Des flics à la maternelle
par Gwendal Plougastel
mardi 14 décembre 2010
La France a retenu son souffle au cours d’un début de journée interminable. Un homme âgé de 17 ans a en effet pris en otage des élèves et une institutrice d’une école maternelle de Besançon une matinée durant ce lundi. Avant que le GIPN ne maitrise l’individu et ne libère les derniers enfants à la mi-journée.
Il y a du bon à faire la grasse matinée, parfois. Une certaine frange de la population française se sera ainsi épargné quelque angoisse, pour peu que le sort d’enfants entre trois et cinq ans interpelle l’opinion. Une prise d’otages a en effet eu lieu en ce 13 décembre au sein d’une école maternelle de Besançon, après qu’un individu âgé de seulement 17 ans, et armé de sabres, ait pris possession d’une salle de classes.
Quelques heures auront suffit à clore le triste fait divers. Alors que les ¾ des élèves furent assez rapidement relâchés peu après 9 heures, les 5 derniers enfants furent libérés en même temps que leur institutrice en tout début d’après-midi, suite à l’intervention du GIPN, au moment où le ministre de l’Education Nationale Luc Chatel venait d’arriver sur les lieux.
Toute prise d’otages au sein d’une école renvoie inexorablement à Neuilly en mai 1993. 46 heures durant, Human Bomb, qui la tenait justement dans ses mains, avait créé instantanément sans le vouloir la première séquence de télé-réalité de l’Histoire du pays. Balladur et Pasqua ne lui avaient alors pas donné un quart d’heure de célébrité de plus, lorsque le RAID prit l’assaut 2 jours plus tard, libérant les 6 dernières têtes blondes et achevant le terroriste.
Où sont passés mes 17 ans ?
Au delà du contexte qui peut prêter à confusion, cette affaire de l’école de Besançon n’aura en rien été similaire au précédent Neuilly, de par les caractéristiques du personnage principal. Tout d’abord, le jeune âge du forcené, mineur, interpelle. Un gamin de 17 ans qui vit chez sa mère et passe un CAP industriel, ça tranche avec le profil de celui qui peut engendrer une tragédie nationale. Ensuite, alors que la prise d’otages était encore en cours, les informations avaient permis d’en savoir plus sur le garçon, à savoir qu’il était connu pour être dans un état dépressif au moment des faits ce matin.
Alors que HB, armé d’explosifs comme son nom l’indiquait, demandait une rançon astronomique, le forcené « au bout du rouleau » souhaitait lui en finir avec la vie.
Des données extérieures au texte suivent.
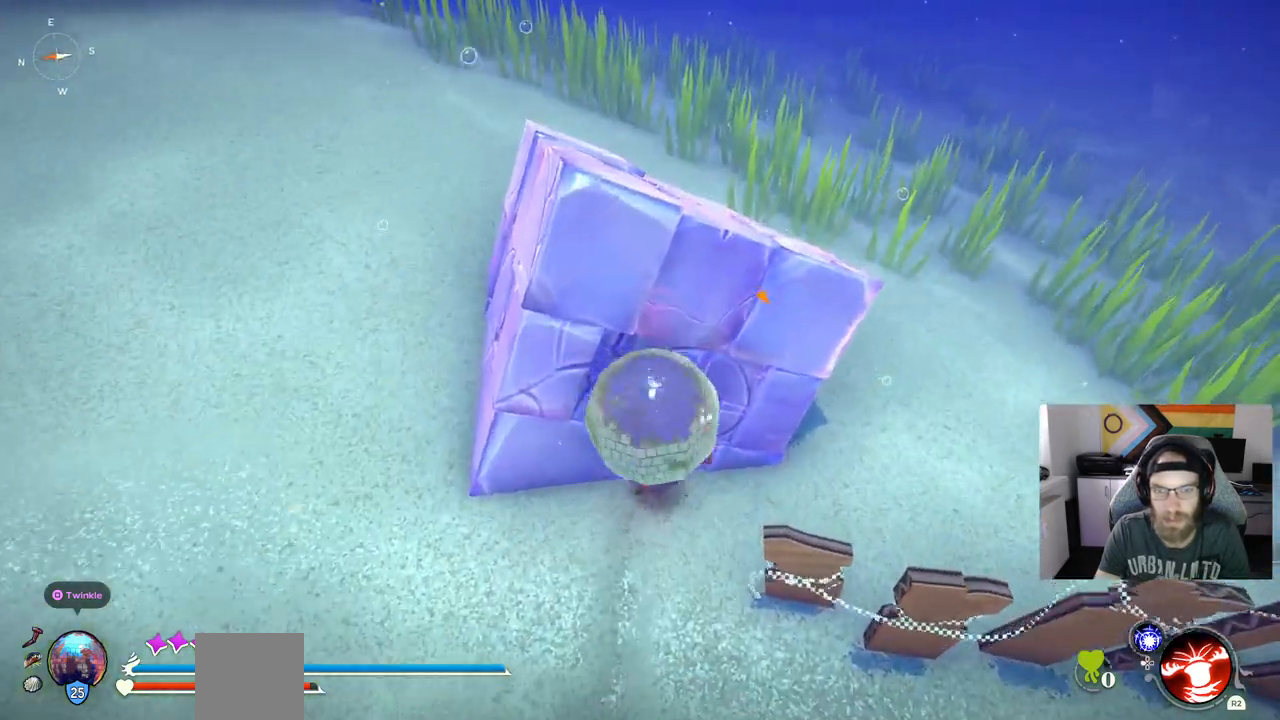
{"buttons": [], "left_stick": "up", "right_stick": "left", "events": [[17, "R1", "up"], [133, "left_stick", "center"], [150, "right_stick", "left"], [367, "left_stick", "up"]]}
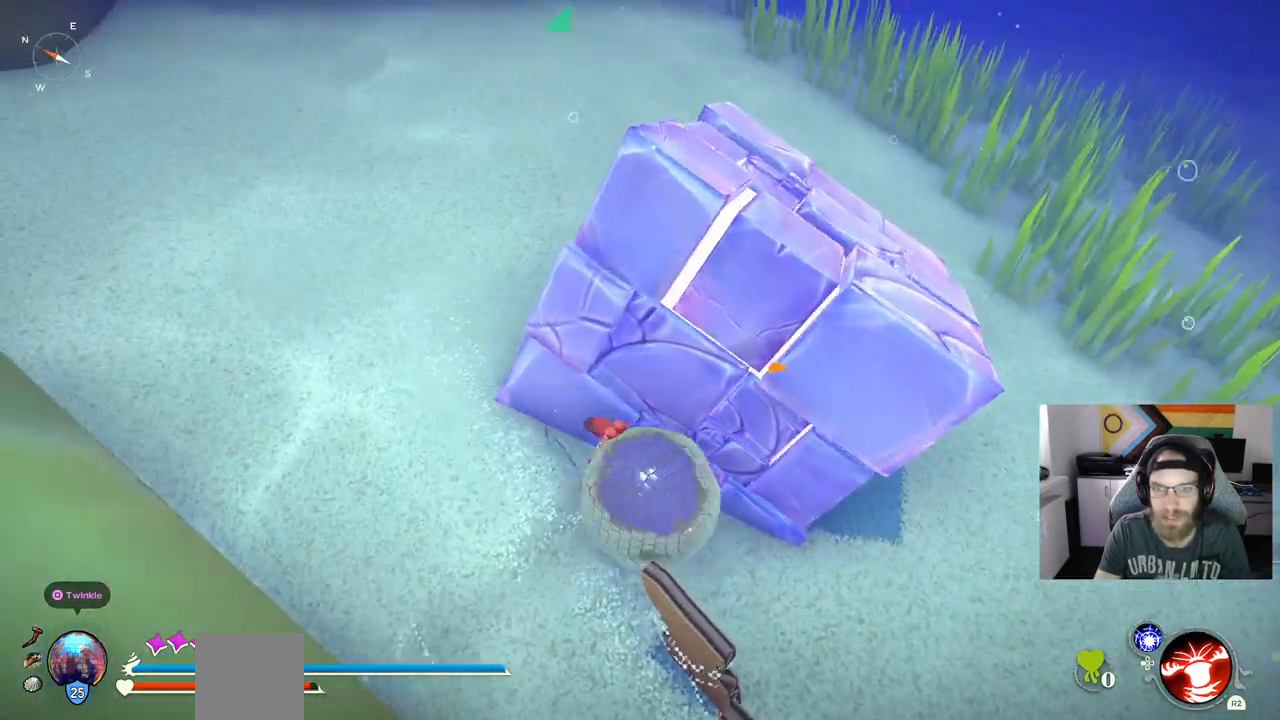
{"buttons": [], "left_stick": "up", "right_stick": "left", "events": []}
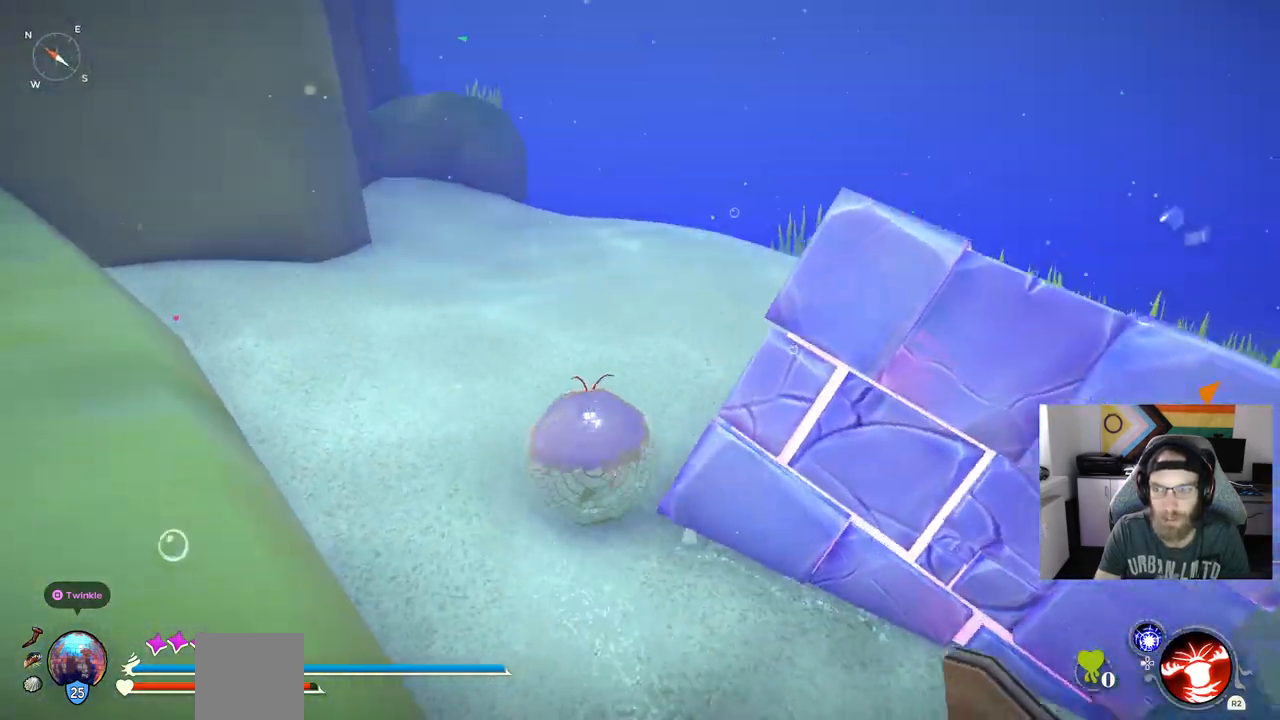
{"buttons": ["CIRCLE"], "left_stick": "up", "right_stick": "left", "events": [[100, "CIRCLE", "down"], [100, "CROSS", "down"], [500, "CROSS", "up"]]}
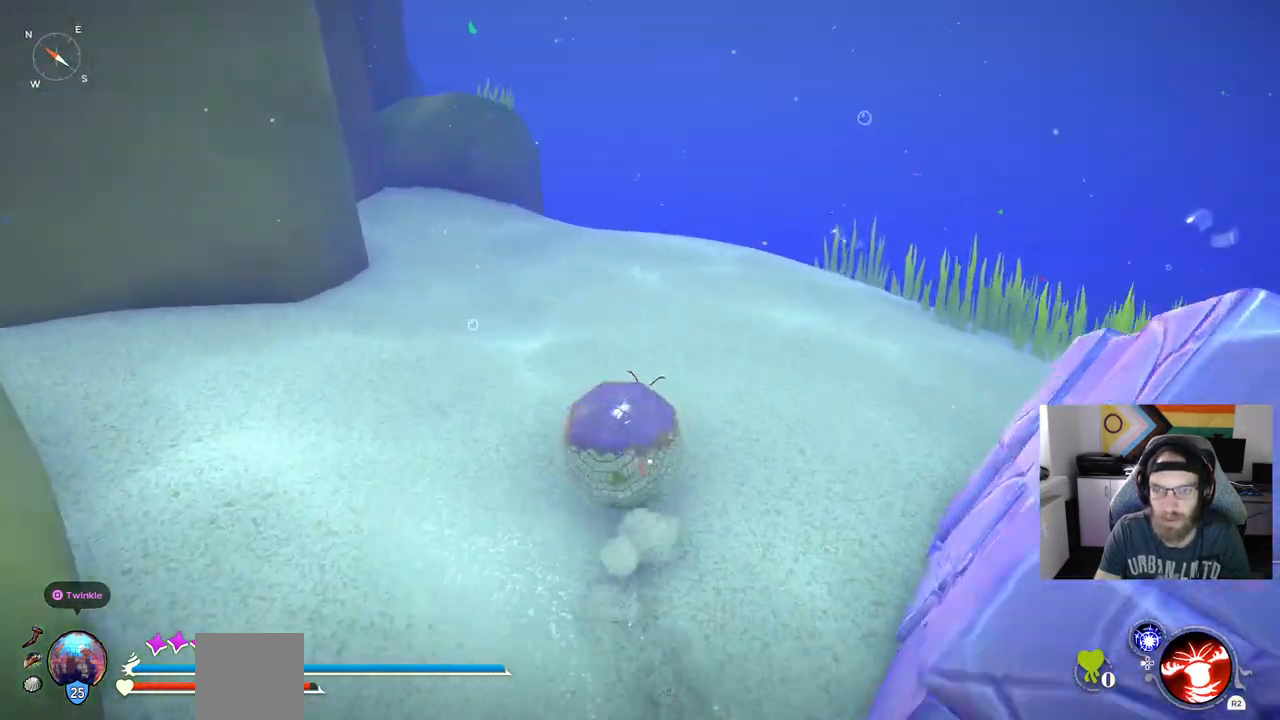
{"buttons": ["CIRCLE"], "left_stick": "up", "right_stick": "left", "events": []}
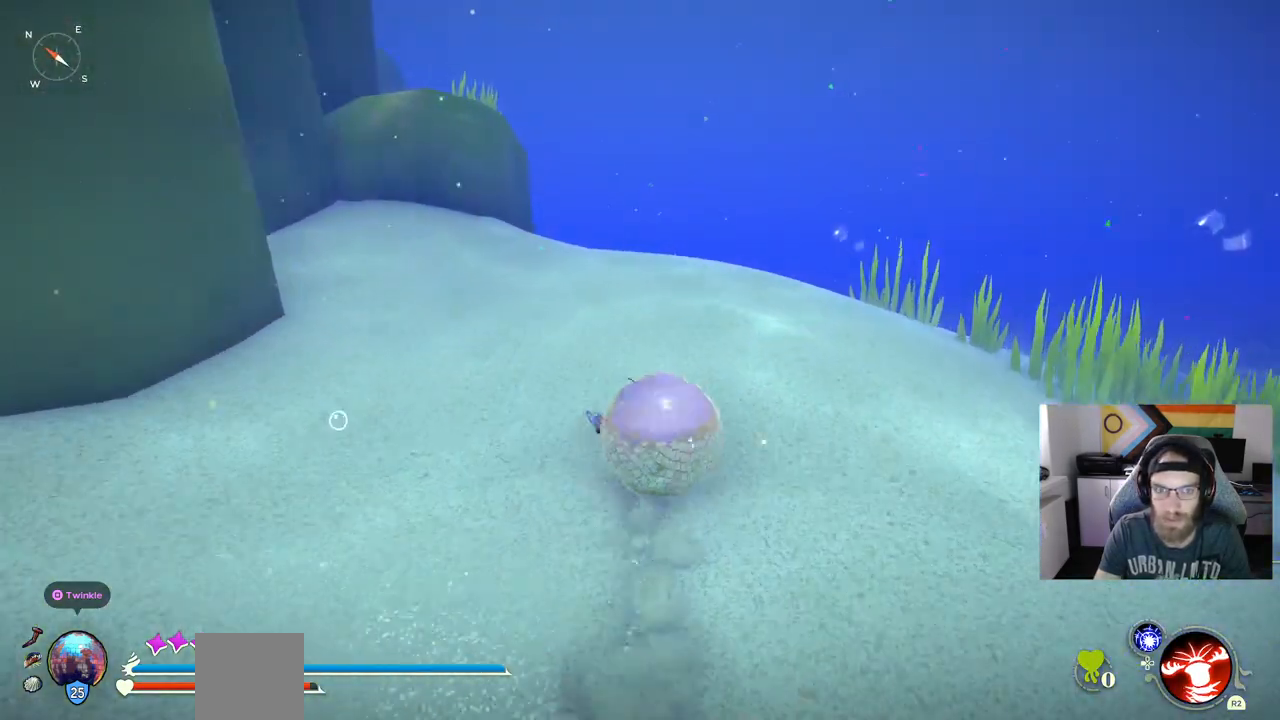
{"buttons": ["CIRCLE"], "left_stick": "up", "right_stick": "left", "events": []}
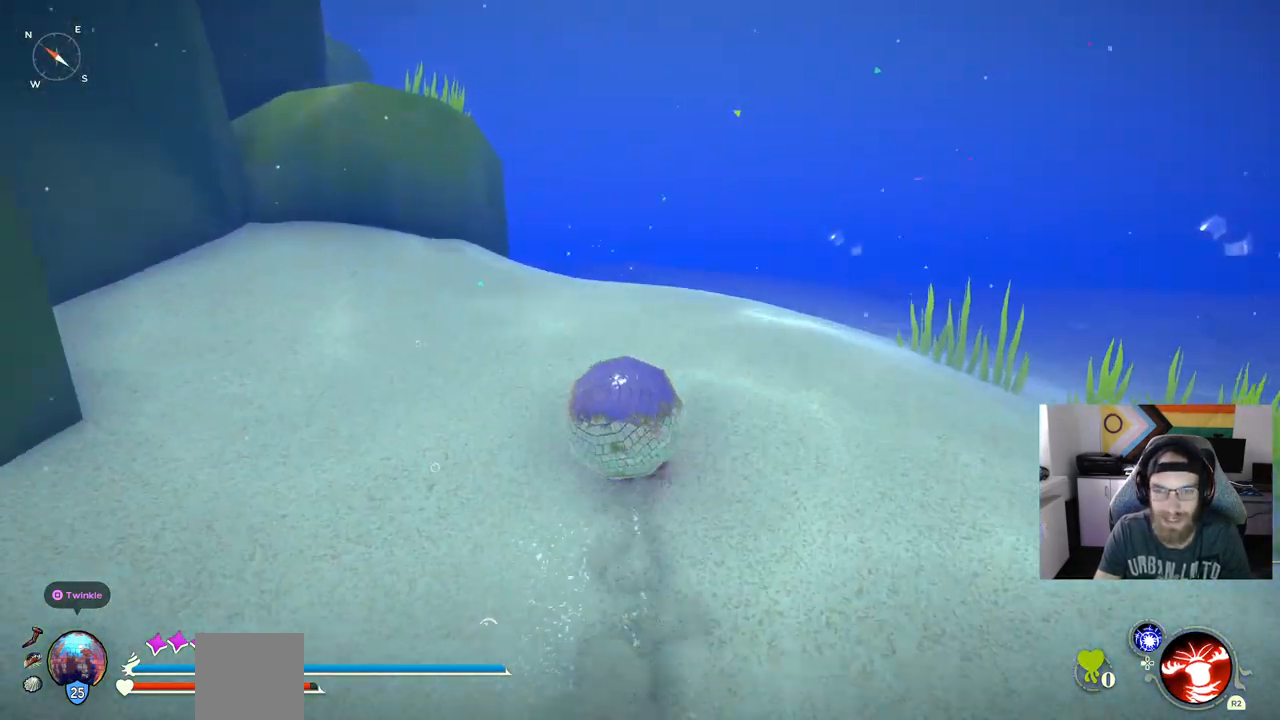
{"buttons": [], "left_stick": "up", "right_stick": "center", "events": [[317, "CIRCLE", "up"], [433, "right_stick", "center"]]}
Il a ainsi demandé une arme pour se suicider, lors des échanges vocaux avec le GIPN. Aux dires de l’institutrice et des parents d’élèves, malgré la présence d’un intrus, les enfants ne furent jamais apeurés durant ces quelques heures de huis-clos forcé.
Si certains drames récents dans des lycées en Europe et aux USA, suite à des tueries, avaient laissé place à des analyses sociologiques, le fait divers du jour, tout comme celui de mai 1993, ne peut être vu que sous un point de vue purement psychologique : un homme en désespérance, pour divers motifs, cherchant à attirer l’attention. Alors que la tentative d’Eric Schmidt à Neuilly avait quelque chose d’un « Grand Soir » sans queue ni tête, l’acte de ce mineur, aujourd’hui, aura eu des allures d’appel à l’aide. D’un ado qui revient sur les lieux de l’insouciance, son école maternelle, pour qu’on le ramène à la vie avant qu’il ne s’en éloigne à jamais.
Voilà le genre de faits divers qui continuera à diviser le monde en deux catégories. Les pessimistes estimeront que le danger peut être partout, à tout moment. Les optimistes se diront qu’une fois de plus, la vie a été plus forte que la mort. Pour sabrer, on attendra le réveillon.